(Stored data)
↓↓↓

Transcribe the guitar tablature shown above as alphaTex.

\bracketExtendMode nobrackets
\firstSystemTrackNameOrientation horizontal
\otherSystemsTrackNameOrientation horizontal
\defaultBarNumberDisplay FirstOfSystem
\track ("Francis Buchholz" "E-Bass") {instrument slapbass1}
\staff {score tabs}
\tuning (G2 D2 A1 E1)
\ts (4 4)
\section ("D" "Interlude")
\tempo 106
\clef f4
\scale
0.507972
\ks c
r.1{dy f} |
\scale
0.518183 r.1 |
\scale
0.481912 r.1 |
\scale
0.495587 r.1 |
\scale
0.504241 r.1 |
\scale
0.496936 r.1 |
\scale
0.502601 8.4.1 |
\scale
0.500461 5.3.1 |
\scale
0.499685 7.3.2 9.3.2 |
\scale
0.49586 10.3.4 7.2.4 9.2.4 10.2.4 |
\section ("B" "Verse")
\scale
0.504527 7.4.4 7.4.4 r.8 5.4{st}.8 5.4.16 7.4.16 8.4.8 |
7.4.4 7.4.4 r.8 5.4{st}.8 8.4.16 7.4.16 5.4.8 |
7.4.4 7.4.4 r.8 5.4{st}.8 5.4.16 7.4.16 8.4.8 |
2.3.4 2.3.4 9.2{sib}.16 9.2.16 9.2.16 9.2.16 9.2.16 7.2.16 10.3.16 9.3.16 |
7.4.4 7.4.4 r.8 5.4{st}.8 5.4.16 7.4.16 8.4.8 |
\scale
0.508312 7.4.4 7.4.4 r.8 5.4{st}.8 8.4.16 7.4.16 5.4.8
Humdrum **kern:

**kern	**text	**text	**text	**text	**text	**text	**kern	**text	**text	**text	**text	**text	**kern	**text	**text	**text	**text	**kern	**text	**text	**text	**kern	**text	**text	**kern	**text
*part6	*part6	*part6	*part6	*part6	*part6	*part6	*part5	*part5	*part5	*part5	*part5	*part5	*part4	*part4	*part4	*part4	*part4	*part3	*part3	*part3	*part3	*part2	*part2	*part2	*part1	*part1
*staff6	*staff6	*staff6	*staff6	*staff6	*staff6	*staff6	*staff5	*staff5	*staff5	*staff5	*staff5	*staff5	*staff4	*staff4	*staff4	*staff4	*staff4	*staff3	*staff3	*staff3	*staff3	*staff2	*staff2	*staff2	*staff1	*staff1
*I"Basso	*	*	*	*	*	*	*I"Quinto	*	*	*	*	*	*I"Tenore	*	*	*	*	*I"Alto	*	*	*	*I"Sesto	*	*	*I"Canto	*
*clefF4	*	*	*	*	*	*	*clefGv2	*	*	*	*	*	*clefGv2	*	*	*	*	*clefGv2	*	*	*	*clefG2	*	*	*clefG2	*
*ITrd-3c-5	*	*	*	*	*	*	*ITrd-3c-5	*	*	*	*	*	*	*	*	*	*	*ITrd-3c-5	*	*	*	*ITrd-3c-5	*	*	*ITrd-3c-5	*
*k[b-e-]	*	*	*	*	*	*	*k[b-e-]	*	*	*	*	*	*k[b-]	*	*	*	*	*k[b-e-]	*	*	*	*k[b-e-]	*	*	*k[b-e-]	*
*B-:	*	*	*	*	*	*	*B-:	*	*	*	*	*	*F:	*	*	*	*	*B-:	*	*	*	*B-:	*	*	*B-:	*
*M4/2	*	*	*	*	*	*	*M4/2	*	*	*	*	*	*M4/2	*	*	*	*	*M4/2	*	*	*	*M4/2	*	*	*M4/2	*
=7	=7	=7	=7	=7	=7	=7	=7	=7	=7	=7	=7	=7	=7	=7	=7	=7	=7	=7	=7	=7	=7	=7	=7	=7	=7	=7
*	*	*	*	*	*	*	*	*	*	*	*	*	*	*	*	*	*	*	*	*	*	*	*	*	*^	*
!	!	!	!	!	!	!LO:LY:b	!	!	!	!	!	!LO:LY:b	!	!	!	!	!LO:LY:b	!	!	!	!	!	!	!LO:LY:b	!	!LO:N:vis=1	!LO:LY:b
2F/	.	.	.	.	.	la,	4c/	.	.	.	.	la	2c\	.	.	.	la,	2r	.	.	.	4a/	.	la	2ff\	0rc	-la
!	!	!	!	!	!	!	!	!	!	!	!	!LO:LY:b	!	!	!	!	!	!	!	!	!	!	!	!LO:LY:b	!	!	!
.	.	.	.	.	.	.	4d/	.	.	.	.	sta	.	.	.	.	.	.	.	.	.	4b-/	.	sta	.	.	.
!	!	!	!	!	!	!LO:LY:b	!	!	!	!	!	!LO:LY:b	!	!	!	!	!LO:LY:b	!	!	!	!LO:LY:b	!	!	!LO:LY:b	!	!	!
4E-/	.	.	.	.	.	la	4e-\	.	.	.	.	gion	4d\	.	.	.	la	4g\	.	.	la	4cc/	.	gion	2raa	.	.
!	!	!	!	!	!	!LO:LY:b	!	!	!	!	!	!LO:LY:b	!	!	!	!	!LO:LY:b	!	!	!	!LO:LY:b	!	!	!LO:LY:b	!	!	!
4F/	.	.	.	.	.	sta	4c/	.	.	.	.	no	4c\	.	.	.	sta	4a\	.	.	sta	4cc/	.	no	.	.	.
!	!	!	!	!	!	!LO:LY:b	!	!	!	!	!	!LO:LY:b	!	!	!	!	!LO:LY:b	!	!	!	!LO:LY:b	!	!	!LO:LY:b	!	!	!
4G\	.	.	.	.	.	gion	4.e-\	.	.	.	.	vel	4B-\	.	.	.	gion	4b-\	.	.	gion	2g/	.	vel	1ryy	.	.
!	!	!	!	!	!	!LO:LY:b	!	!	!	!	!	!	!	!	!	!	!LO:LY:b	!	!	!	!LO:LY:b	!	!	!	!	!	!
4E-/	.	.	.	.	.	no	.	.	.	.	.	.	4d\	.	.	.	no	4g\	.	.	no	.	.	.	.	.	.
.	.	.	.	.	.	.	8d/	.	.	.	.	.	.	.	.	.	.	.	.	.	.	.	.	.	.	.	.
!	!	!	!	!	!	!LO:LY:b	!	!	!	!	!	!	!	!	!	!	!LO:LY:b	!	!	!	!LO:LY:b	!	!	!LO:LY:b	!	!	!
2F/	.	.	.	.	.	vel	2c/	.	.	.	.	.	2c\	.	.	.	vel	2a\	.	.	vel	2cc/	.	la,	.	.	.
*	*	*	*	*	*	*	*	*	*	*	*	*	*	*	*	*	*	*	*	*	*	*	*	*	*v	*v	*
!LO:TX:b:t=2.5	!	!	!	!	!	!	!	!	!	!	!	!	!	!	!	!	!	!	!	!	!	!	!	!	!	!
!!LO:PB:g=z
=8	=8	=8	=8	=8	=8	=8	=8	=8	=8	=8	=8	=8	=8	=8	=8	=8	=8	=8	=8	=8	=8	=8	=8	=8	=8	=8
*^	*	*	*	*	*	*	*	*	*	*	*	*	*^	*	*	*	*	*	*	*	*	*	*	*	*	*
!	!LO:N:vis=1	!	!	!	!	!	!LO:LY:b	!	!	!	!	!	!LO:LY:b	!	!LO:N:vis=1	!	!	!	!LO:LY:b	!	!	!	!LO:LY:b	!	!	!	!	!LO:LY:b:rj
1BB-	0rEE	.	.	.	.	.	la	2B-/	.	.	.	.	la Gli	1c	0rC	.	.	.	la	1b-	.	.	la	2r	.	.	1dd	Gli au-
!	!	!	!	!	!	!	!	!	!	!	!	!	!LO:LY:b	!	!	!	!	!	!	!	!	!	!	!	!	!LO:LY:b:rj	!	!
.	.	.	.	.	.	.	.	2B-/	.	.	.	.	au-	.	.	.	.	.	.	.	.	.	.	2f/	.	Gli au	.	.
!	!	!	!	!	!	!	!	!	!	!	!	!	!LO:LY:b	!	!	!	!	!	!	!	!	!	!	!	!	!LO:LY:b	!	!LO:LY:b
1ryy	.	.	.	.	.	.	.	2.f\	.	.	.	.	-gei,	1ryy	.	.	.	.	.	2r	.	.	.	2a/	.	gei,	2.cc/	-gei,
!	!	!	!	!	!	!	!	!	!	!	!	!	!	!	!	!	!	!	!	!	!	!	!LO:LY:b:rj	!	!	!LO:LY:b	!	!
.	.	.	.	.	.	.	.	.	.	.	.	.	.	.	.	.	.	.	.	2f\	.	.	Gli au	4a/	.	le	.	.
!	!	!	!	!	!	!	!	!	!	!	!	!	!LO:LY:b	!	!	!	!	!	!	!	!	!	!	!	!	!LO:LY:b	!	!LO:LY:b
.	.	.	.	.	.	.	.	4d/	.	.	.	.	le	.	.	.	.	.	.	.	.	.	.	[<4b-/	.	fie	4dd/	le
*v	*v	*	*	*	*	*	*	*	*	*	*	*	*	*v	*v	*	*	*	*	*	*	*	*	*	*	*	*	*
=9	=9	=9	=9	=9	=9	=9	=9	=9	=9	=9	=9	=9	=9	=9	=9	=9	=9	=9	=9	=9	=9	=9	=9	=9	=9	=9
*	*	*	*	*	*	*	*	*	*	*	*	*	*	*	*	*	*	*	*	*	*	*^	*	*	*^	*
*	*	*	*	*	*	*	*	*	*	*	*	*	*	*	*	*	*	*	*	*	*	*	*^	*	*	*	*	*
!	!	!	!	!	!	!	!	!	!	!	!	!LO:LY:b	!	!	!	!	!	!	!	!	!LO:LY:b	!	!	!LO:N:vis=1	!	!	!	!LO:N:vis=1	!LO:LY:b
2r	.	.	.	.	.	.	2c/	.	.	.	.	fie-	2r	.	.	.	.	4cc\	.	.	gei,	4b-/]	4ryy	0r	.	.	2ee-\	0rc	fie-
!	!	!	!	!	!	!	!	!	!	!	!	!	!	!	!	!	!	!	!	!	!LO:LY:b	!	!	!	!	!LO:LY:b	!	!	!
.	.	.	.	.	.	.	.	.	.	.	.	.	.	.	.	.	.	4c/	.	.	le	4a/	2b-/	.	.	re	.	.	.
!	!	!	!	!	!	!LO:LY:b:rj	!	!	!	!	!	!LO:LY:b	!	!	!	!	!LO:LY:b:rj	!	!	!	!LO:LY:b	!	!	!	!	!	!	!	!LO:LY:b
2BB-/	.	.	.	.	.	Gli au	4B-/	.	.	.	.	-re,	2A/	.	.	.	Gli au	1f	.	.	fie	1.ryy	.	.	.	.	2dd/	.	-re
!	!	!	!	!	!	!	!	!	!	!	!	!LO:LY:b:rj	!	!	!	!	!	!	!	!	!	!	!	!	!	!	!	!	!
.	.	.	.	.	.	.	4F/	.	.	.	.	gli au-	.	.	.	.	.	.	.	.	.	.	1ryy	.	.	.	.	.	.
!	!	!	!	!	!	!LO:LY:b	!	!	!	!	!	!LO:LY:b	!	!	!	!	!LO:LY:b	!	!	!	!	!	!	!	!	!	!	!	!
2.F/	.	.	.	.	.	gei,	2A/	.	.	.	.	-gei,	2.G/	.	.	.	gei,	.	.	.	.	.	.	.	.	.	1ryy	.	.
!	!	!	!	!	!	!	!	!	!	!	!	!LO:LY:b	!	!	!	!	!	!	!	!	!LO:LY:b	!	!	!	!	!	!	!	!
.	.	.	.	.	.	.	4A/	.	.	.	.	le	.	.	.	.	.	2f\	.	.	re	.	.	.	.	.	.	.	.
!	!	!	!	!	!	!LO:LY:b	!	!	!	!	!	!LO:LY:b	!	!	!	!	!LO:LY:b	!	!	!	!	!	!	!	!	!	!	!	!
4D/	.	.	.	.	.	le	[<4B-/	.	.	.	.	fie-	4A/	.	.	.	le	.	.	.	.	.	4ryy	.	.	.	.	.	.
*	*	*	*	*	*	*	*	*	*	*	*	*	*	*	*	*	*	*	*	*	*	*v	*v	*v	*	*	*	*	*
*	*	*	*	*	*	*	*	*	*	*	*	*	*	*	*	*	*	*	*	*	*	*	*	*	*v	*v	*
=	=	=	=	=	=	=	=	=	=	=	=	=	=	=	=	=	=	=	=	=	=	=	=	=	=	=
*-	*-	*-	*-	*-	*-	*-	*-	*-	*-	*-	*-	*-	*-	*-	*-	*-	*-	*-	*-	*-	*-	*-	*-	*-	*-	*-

↑↑↑

> _Exercise requirements_:
How many lines of the data above contain the string "kern", matching case exactly? Count them and reply with the number only.

> _In response_:
2